Right to life groups also opposed Kagan because of statements she had made earlier in her career. She had criticized Rust v. Sullivan, a 1991 U.S. Supreme Court decision upholding a ruling that prohibited recipients of Title X funds from counseling and referring women for abortion.
As a clerk to Supreme Court Justice Thurgood Marshall, she authored a memo suggesting that faith-based groups that operate pregnancy centers should not play a role in counseling pregnant teens because they would be unable to do so without injecting their views.
Obama also interviewed Kagan for Souter's seat.
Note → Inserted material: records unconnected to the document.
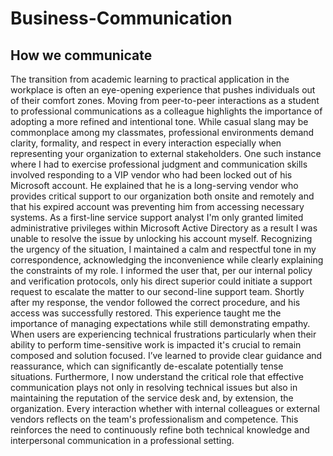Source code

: # Business-Communication
## How we communicate
The transition from academic learning to practical application in the workplace is often an eye-opening experience that pushes individuals out of their comfort zones. Moving from peer-to-peer interactions as a student to professional communications as a colleague highlights the importance of adopting a more refined and intentional tone. 
While casual slang may be commonplace among my classmates, professional environments demand clarity, formality, and respect in every interaction especially when representing your organization to external stakeholders.
One such instance where I had to exercise professional judgment and communication skills involved responding to a VIP vendor who had been locked out of his Microsoft account. He explained that he is a long-serving vendor who provides critical support to our organization both onsite and remotely and that his expired account was preventing him from accessing necessary systems. 
As a first-line service support analyst I'm only granted limited administrative privileges within Microsoft Active Directory as a result I was unable to resolve the issue by unlocking his account myself.
Recognizing the urgency of the situation, I maintained a calm and respectful tone in my correspondence, acknowledging the inconvenience while clearly explaining the constraints of my role. I informed the user that, per our internal policy and verification protocols, only his direct superior could initiate a support request to escalate the matter to our second-line support team. Shortly after my response, the vendor followed the correct procedure, and his access was successfully restored.
This experience taught me the importance of managing expectations while still demonstrating empathy. When users are experiencing technical frustrations particularly when their ability to perform time-sensitive work is impacted it's crucial to remain composed and solution focused. 
I’ve learned to provide clear guidance and reassurance, which can significantly de-escalate potentially tense situations.
Furthermore, I now understand the critical role that effective communication plays not only in resolving technical issues but also in maintaining the reputation of the service desk and, by extension, the organization. 
Every interaction whether with internal colleagues or external vendors reflects on the team's professionalism and competence. This reinforces the need to continuously refine both technical knowledge and interpersonal communication in a professional setting.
Like Sotomayor who won the position, 49-year-old Kagan grew up in New York City, attended local schools and received her bachelor's degree from Princeton. Kagan, who is single, would be the third Jew on the court if confirmed.
Kagan was confirmed by the Senate for solicitor general by a 61-to-31 vote, one vote over the number needed to avoid a filibuster. Kagan may get more Senate support this time. Orrin Hatch of Utah, the most senior Republican, said last week that Kagan was "brilliant." Sen. Lindsey Graham of South Carolina, one of only seven Senate Republicans to vote for Sotomayor and the only GOP member of the Judiciary Committee to do so, praised Kagan's work as solicitor general.
Sharon Johnson is a New York-based freelance writer.